REVIEW

Review: Wild Ones 'Keep It Safe'

Portland pop-starts Wild Ones kick up some catchy trauma on their new album 'Keep It Safe.' Catch 'em at Mississippi Studios this Friday.

By John Chandler July 2, 2013

Music critics are not fearless creatures. Take me, for example. Because I'd always heard Portland's Wild Ones described as "synth pop" I steered clear in order to avoid what I figured would be misplaced reverence for the halcyon days of MTV. Based on the evidence presented on their new album Keep It Safe, I'm relieved to admit that I was laboring under a misconception. Instead of polluting my atmosphere with hyper-clever keyboard doodles and the clatter of electronic drums, Wild Ones appear to be a capable crew of musicians that create thoroughly modern, emotionally rich, guilt-free pop music that's lacking only in artiface and contrivance.

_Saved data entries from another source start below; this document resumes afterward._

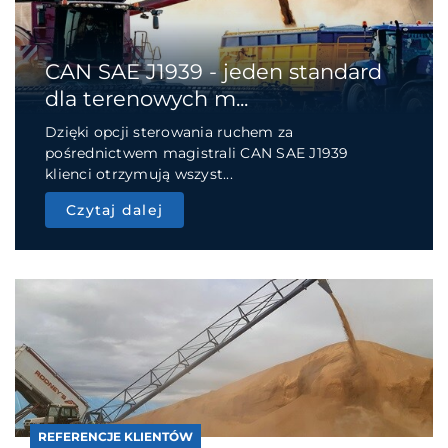
CAN SAE J1939 - jeden standard
dla terenowych m...
Dzięki opcji sterowania ruchem za
pośrednictwem magistrali CAN SAE J1939
klienci otrzymują wszyst...
Czytaj dalej
REFERENCJE KLIENTÓW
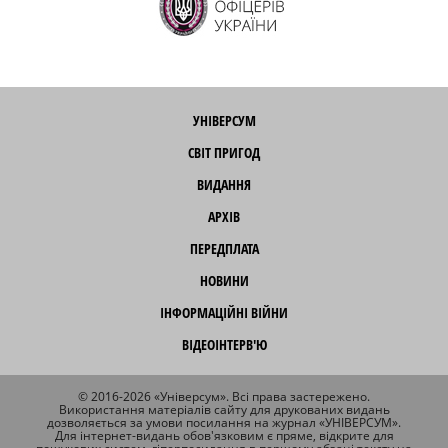
УНІВЕРСУМ
СВІТ ПРИГОД
ВИДАННЯ
АРХІВ
ПЕРЕДПЛАТА
НОВИНИ
ІНФОРМАЦІЙНІ ВІЙНИ
ВІДЕОІНТЕРВ'Ю
© 2016-2026 «Універсум». Всі права застережено.
Використання матеріалів сайту для друкованих видань
дозволяється за умови посилання на журнал «УНІВЕРСУМ».
Для інтернет-видань обов'язковим є пряме, відкрите для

The meticulous arrangement of all manner of keyboards, from the dancing nightclub piano on "It's Real" to the effervescent synthesizers bubbling away on "Curse Over Me," keep singer Danielle Sullivan's wondrous waiflike voice smartly attired in the latest fashions. Rather than recalling ye old new wavers, the music here is more closely aligned with similarly upbeat sounding (though unstable of mood) Scandinavian pop acts such as Lykke Li or El Perro del Mar, for whom breaking up and dancing are not mutually exclusive activities. Sullivan, to her credit, has a less affected delivery, never upstaging her bandmates or a plush melody.

Wild Ones
July 5 at 9 pm
Mississippi Studios

Ocassionally, on the band's debut debut EP You're a Winner, Sullivan seemed like a hamster trying to control a firehose, and the results, though thoroughly charming, were all over the place. On new songs like "Rivals" and "Row" she is relaxed and in complete command, her voice poised on a teeter-totter that tilts between playful and wretched, while keyboardist Thomas Himes and guitarist Clayton Knapp cunningly weld together propulsive, arresting layers of sound that burst and bloom around her like a personal fireworks display. On "Nina" all these elements come irresistably together, as the song bounces and bounds, its buoyancy inevitably deflated by a somber finale in which Sullivan's vocal drops from frisky to forlorn over the absence of a special friend.

Keep It Safe does exactly what it's supposed to do—it sounds fresh, rhythmically stimulating, and catchy as that thing that's been going around. But with Wild Ones, you get a full emotional spectrum with your confection, truth, trauma and tonic all in one poppy pill.